LLVM, toolbox for portability of code

Logo LLVM émergeant d'un ordinateur

LLVM provides it with the IR code (Intermediate Representation) it produces. The object language is quite similar to assembly, and optimizations on the code, which would be difficult to produce and maintain on a high-level language, bring it the required speed. The IR is then executed by a Just In Time compiler that translates almost directly into machine code.

LLVM (Low Level Virtual Machine) is more than a virtual machine, but also a compiler infrastructure, a set of tools written in C++ and running on Linux and Unix systems, and Windows. These tools work with the LLVM bitcode (and not bytecode) that is the packaging of the IR code into a distributable module.
The tools consist of the Clang compiler that supports four languages ​​and produces the bitcode or a binary executable, a code optimizer, the LLDB debugger, a linker, JIT virtual machines, an interpreter.
It was created by the University of Illinois and received the contribution of Apple which has mainly added Clang.

LLVM gives new life to old programs written in C, C++ or other languages ​​(all statically typed languages ​​can be compiled into IR). It can run on new systems. They can be converted into JavaScript (with Emscriptem) and run in browsers. Or to Portable Native Client, once translated into IR, which also works on any system...
LLVM is an alternative to Java with the addition of the Web as a target: its IR code may be compiled to Ams.js or to WebAssembly.

There are, however, some disadvantages. The LLVM runtime does not include a garbage collector, this must be supplied with the runtime of the compiled language. In addition, the intermediate code is not portable, it is necessary to produce a code specific to a processor architecture. That's why WebAssembly was invented. LLVM is also referred to as a moving target because the code it produces evolves over time.

In 2018, unexpectedly, employees leave the project because it has become too political and puts a social agenda before competence, which raises doubts about the future quality of the code.

Diagram of how LLVM works

Diagram of how LLVM works

LLVM can generate bitcode from many statically typed languages​​: C and Objective C with Clang, Java, Ada, Fortran with GCC and other languages ​​with other compilers as soon they support the bitcode output.

This bitcode is optimized and then it can be used directly by a LLVM virtual machine.

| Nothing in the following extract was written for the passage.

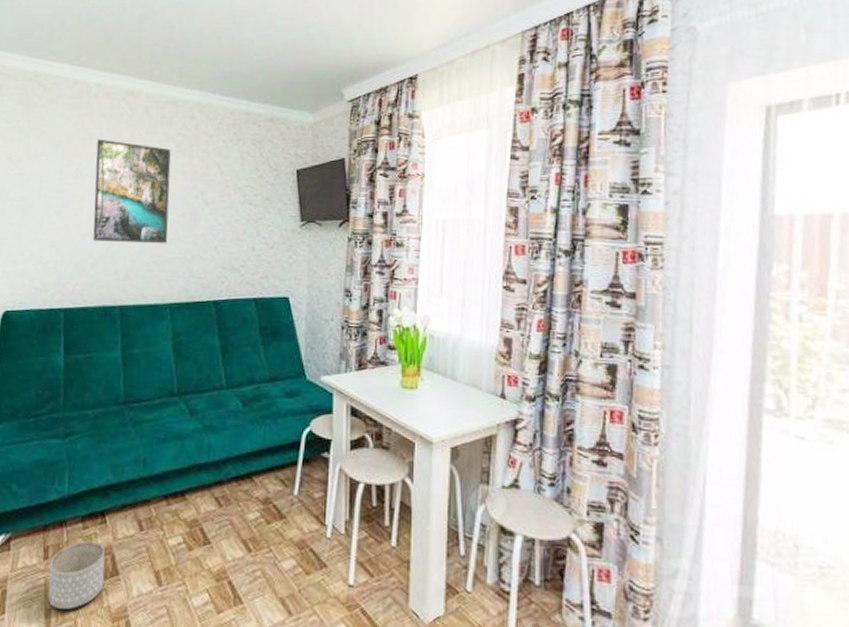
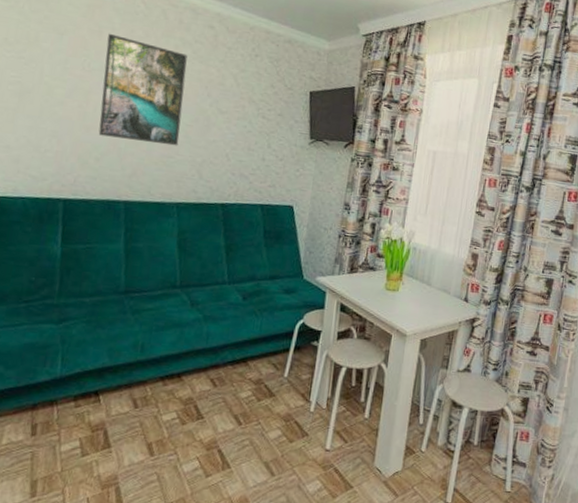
planter: present [48,540,106,610] -> none [34,417,98,480]

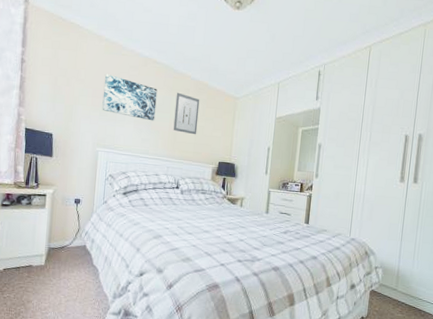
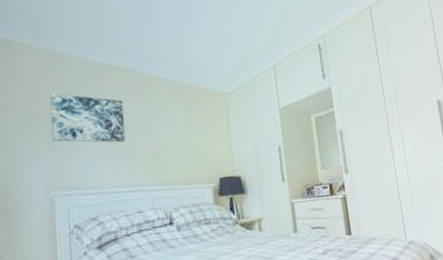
wall art: present [173,92,200,135] -> none [148,100,184,150]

With a linker and a static compilation, it can become a binary executable. And you can also use Emscriptem to convert it to JavaScript or Asm.js, allowing the program to run in the browser.

LLVM includes a JIT virtual machine that is used by Mono, Julia and many other projects.

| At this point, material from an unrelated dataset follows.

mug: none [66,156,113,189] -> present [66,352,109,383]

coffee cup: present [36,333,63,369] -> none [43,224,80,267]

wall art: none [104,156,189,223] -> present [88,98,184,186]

Difference between Java and LLVM code

The best way to see the difference between the codes that are produced is by example:

Here is a simple function in C or Java to compile:

int arith(int x, int y, int z) {    
    return(x * y + z);  
}

LLVM produced this IR code:

define i32 @arith(i32 %x, i32 %y, i32 %z) {  
   entry:    
   %tmp = mul i32 %x, %y    
   %tmp2 = add i32 %tmp, %z    
   ret i32 %tmp2  
}

While Java produced this bytecode (it can be seen with the javap tool in the JDK):

public class demo.Demo {
  public static int arith(int, int, int);
    Code:
       0: iload_0
       1: iload_1
       2: imul
       3: iload_2
       4: iadd
       5: ireturn
}

We see that the bytecode, besides being closer to machine language, uses a stack to store data and perform operations on it whereas IR uses registers and memory fields.

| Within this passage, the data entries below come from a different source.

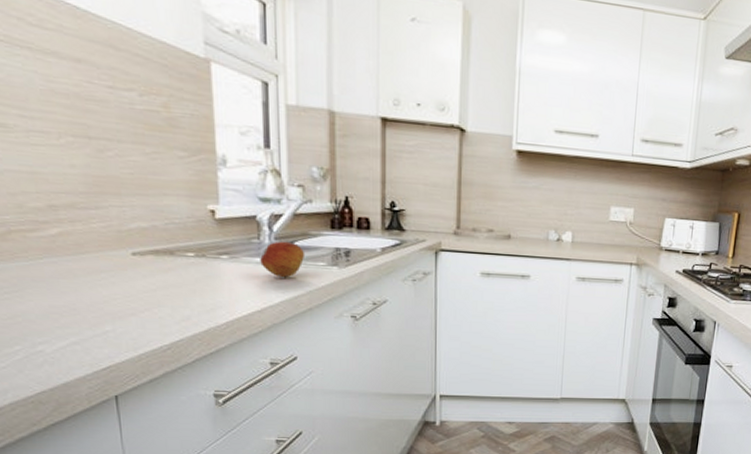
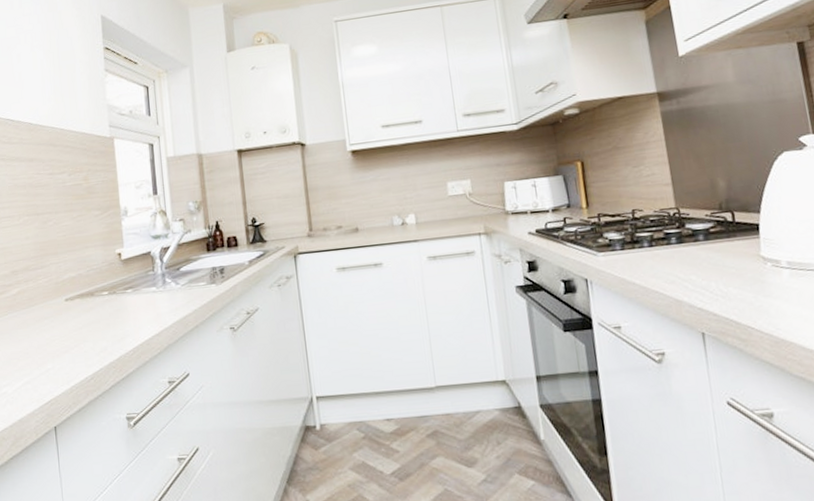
fruit: present [260,241,306,278] -> none [155,269,189,302]

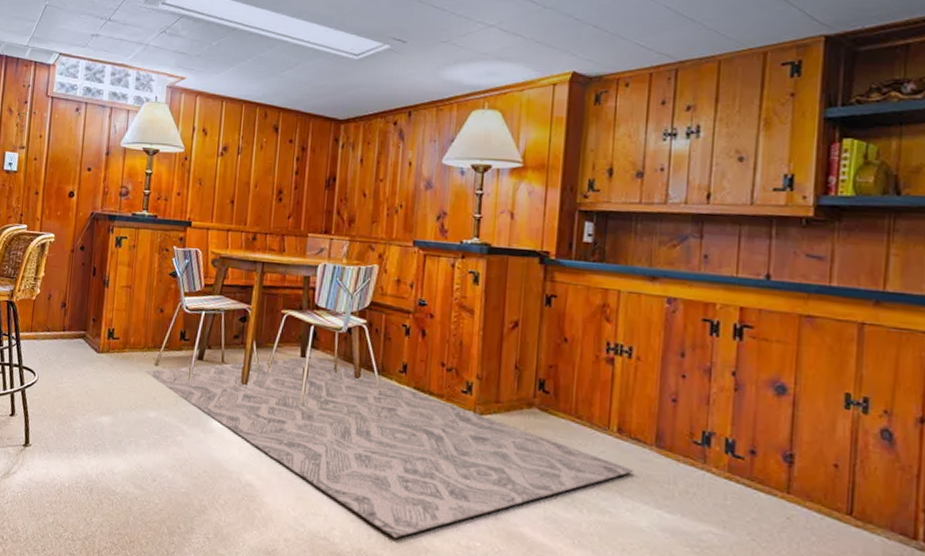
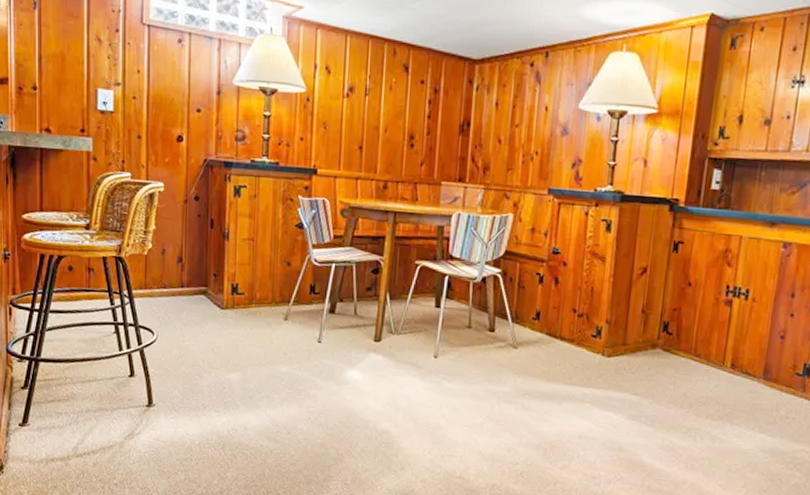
rug: present [144,356,634,538] -> none [272,306,743,473]

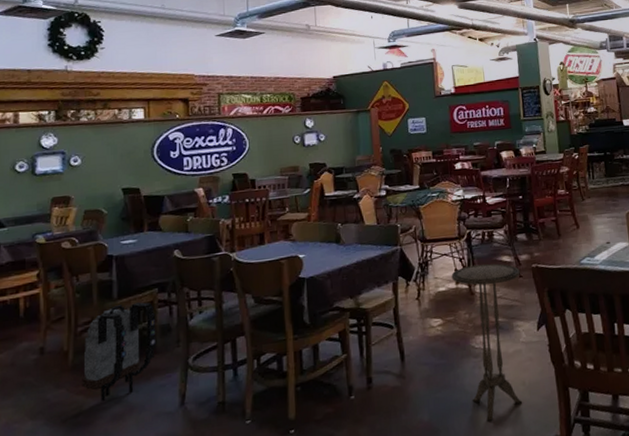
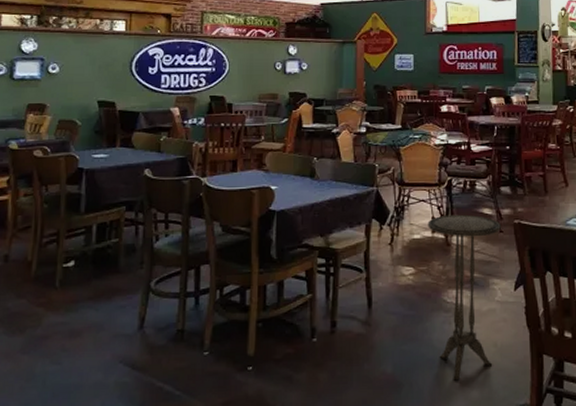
backpack: present [82,302,157,401] -> none [43,219,122,316]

And difference between bitcode and bytecode

What is the difference between the IR and bitcode? Why do we speak of bitcode and not bytecode, as is the case for Java?

In both cases, the code is executed by a virtual machine, JIT or not. The bytecode name comes from the fact that the instruction set was originally coded on one byte. This is not necessarily still the case, but the stream is a stream of bytes (bytestream) while the term bitcode is used to mark the fact that the stream is expressed in bits (bitstream), and therefore not in bytes, but in units of varying sizes.

IR (Intermediate Representation) is a language designed for a virtual machine or compiler, and it is encapsulated in a file that is called in the case of LLVM, the bitcode. It is encoded in bitstream composed of blocks and records.

Tools

On Windows, you can use Visual Studio or Eclipse CDT with the LLVM plugin. QtCreator can also use Clang.